A map is an unordered collection of key-value pairs. The map implementation uses the key as an index, quickly retrieving the associated value.

The map key can be a value from any built-in or struct type as long as the value can be used in an expression with an == operator. Slices, functions and struct types that contain slices can't be used as map keys, an attempt will generate a compiler error.

Lexically, a map type is a reference type. The map instances must be initialized before attempting to use into them, either by using the make() function or a map literal, otherwise you will get a runtime error, because a zero value for a map is nil:

panic: assignment to entry in nil map

Implementation Details

In order to store a key/value pair in the map, the map hash function is applied to the key, which produces the index of a bucket. The purpose of the hash function is to generate the index that is evenly distributed across the bucket population. Once a bucket is selected, the map stores the key/value pair in the bucket.

In order to retrieve the value corresponding to a key, the same hash function is applied to select the bucket, and then the map iterates over the keys stored in that bucket.

Declaration

Long Declaration

var map_identifier map[key_type]value_type

Example of a map of string to ints:

var m map[string]int

A map declaration and initialization with a map literal:

var m map[string]string = map[string]string {
  "A": "B",
  "C": "D",
}

A map declaration and initialization with make():

var m map[string]string = make(map[string]string)

Short Declaration

Short Declaration with Literals

m := map[string]string {
  "A": "B",
  "C": "D",
}

Using a literal is the idiomatic way to create a map.

Short Declaration with make()

m := make(map[string]string)

More about make() is available here.

nil Maps and Empty Maps

Declaring a map without initializing it creates a nil map - the map variable is initialized with nil. This is common behavior for reference types:

var m map[string]string

For a nil map, fmt.Printf("%p", s) prints 0x0. The underlying data structures are initialized with zero values.
******************************
__CHECK YOUR UNDERSTANDING__.
1: According to the text on maps, which types can't be used as map keys?
2: Extend the text on maps with new material that follows on from its last sentence.

[Dataset entries]
******************************
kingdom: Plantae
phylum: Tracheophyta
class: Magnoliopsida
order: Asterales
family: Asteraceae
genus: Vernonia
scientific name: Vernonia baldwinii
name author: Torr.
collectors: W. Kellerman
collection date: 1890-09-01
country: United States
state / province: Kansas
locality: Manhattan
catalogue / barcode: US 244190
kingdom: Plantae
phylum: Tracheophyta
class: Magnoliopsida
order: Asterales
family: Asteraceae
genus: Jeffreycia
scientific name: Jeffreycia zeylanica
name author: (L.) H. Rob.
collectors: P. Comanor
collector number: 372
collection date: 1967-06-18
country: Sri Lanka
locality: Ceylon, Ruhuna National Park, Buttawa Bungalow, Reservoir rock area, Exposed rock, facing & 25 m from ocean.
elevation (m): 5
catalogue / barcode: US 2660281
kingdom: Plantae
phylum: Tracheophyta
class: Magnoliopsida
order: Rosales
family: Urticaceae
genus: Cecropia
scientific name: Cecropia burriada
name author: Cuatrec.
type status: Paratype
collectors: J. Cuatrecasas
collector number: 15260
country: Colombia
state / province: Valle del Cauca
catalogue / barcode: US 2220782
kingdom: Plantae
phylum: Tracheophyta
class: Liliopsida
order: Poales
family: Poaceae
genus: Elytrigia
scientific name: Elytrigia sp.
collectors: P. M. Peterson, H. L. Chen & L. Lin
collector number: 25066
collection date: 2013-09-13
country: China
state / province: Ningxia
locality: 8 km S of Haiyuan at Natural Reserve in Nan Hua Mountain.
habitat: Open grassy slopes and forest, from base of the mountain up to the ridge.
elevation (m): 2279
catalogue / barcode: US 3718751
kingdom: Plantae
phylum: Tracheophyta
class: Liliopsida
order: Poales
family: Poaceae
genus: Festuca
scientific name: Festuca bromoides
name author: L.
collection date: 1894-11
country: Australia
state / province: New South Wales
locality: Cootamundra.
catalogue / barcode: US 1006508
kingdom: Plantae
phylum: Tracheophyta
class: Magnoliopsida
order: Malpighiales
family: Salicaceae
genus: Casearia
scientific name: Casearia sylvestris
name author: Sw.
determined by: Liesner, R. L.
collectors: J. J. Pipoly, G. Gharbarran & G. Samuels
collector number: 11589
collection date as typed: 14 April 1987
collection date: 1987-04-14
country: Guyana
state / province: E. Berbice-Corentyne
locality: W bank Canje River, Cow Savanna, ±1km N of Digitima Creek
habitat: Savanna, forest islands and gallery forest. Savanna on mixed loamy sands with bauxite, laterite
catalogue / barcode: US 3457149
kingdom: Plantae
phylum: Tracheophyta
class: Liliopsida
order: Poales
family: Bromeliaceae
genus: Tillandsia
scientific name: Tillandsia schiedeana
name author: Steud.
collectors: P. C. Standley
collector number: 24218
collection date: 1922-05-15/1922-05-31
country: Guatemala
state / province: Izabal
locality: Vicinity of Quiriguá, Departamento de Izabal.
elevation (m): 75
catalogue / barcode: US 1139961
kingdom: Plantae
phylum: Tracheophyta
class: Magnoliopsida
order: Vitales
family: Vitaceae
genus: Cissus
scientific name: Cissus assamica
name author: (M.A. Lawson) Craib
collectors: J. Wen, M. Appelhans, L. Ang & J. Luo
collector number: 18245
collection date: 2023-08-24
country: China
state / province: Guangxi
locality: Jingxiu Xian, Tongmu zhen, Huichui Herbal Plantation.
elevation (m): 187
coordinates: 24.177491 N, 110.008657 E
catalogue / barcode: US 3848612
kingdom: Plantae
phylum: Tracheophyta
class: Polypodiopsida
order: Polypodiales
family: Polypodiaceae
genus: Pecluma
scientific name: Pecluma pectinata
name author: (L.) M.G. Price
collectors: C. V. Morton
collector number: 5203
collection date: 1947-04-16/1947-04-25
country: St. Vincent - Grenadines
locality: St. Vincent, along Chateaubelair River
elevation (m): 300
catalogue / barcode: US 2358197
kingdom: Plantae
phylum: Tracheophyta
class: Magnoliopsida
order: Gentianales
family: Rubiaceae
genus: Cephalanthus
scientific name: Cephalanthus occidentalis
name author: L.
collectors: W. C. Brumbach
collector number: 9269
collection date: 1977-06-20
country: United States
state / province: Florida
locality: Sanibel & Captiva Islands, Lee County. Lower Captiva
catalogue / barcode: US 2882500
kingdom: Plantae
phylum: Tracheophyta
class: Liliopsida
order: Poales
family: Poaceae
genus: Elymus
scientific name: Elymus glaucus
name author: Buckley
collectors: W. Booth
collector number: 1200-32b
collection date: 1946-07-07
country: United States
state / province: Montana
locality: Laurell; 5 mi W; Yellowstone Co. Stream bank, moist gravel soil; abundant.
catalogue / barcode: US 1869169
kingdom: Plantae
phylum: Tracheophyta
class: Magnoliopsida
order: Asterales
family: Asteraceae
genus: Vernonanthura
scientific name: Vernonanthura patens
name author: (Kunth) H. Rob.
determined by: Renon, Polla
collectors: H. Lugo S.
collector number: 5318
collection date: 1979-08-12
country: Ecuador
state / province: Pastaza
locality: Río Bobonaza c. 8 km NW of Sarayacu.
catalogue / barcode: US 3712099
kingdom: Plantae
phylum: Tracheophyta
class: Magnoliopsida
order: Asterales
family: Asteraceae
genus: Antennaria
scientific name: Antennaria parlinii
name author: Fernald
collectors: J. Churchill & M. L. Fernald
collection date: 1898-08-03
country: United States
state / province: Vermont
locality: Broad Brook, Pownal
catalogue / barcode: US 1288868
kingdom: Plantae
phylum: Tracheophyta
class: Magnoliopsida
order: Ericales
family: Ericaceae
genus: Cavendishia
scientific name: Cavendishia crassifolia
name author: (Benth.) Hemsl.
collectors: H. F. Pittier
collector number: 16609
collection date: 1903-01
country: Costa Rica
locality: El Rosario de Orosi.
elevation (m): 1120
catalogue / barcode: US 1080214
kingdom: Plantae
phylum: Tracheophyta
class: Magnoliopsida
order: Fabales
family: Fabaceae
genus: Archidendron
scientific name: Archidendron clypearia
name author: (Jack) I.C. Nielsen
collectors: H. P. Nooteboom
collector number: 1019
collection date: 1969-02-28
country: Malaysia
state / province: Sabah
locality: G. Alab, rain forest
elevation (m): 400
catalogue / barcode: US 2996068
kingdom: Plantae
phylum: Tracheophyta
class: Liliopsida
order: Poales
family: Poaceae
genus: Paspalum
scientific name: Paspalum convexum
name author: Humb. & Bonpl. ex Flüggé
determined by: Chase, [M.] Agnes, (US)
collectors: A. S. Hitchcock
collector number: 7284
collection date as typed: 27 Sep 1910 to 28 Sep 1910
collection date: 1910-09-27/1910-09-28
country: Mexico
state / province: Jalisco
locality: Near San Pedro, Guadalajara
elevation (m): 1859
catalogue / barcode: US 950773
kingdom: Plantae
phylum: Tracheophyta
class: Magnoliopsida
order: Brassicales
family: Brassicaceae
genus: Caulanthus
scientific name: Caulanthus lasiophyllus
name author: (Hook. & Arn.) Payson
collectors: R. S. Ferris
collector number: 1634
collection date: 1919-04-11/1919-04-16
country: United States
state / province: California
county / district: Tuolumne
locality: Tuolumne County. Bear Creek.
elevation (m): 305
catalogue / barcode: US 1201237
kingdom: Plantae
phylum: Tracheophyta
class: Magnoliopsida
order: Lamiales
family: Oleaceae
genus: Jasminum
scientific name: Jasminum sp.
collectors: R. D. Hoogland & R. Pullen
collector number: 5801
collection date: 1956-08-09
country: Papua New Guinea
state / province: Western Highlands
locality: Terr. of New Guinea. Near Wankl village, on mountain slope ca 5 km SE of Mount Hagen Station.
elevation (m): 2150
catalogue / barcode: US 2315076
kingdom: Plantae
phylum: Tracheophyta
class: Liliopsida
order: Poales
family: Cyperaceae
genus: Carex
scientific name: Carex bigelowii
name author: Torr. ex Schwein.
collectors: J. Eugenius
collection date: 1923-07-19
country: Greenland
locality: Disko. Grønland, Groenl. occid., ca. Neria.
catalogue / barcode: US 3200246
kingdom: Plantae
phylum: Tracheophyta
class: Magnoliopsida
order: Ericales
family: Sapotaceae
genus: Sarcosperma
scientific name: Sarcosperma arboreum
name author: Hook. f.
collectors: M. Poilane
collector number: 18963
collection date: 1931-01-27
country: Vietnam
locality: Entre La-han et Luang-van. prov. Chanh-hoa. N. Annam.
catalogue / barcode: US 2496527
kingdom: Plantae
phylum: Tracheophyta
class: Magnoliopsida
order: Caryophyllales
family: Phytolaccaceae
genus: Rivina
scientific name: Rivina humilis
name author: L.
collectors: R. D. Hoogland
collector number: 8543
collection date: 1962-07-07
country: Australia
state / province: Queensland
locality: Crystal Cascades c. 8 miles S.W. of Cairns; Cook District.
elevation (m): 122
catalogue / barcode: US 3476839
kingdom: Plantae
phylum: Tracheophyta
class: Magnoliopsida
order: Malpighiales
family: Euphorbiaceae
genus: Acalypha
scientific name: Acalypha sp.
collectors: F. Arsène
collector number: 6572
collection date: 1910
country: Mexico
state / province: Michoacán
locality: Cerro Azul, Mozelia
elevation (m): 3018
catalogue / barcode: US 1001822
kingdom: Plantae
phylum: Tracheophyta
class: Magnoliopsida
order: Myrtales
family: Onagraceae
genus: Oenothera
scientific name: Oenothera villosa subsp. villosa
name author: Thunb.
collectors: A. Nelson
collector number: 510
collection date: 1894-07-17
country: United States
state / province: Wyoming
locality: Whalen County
******************************
__TASK-BY-TASK ANSWERS__.
1: Slices, functions, and struct types that contain slices can't be used as map keys.

2:
A nil map is different from an empty map:

// empty map
m := map[string]string {}
// empty map
m := make(map[string]string)

For an empty map, fmt.Printf("%p", s) prints a pointer: 0x8201d2210.

Regardless of whether a nil or empty map is used, the built-in functions append(), len() and cap() work the same.

Map Operators and Functions

Indexing Operator

Assigning a key/value pair to the map is performed using the indexing [] and the assignment operators =:

m["something"] = "something else"

Indexing operator [] returns the copy of the value corresponding to the specified key and a boolean value that says whether the key exists or not. If the key does not exist, the zero value for the value type is returned.

value := m["key"] // only the first return value can be used, as long as we are prepared to deal with the zero value
value, exists := m["key"]

Idiom:

if value, exists := m["key"]; exists {
   // it exists ...
}

Map Length

len() returns the number of keys.

delete()

Removes the element corresponding to the given key from the map:

delete(m, "something")

It is a no-op if the key does not exist.

make()

The make() function creates the map:

m := make(map[key_type]value_type)

Note that make() returns the map instance, not a pointer.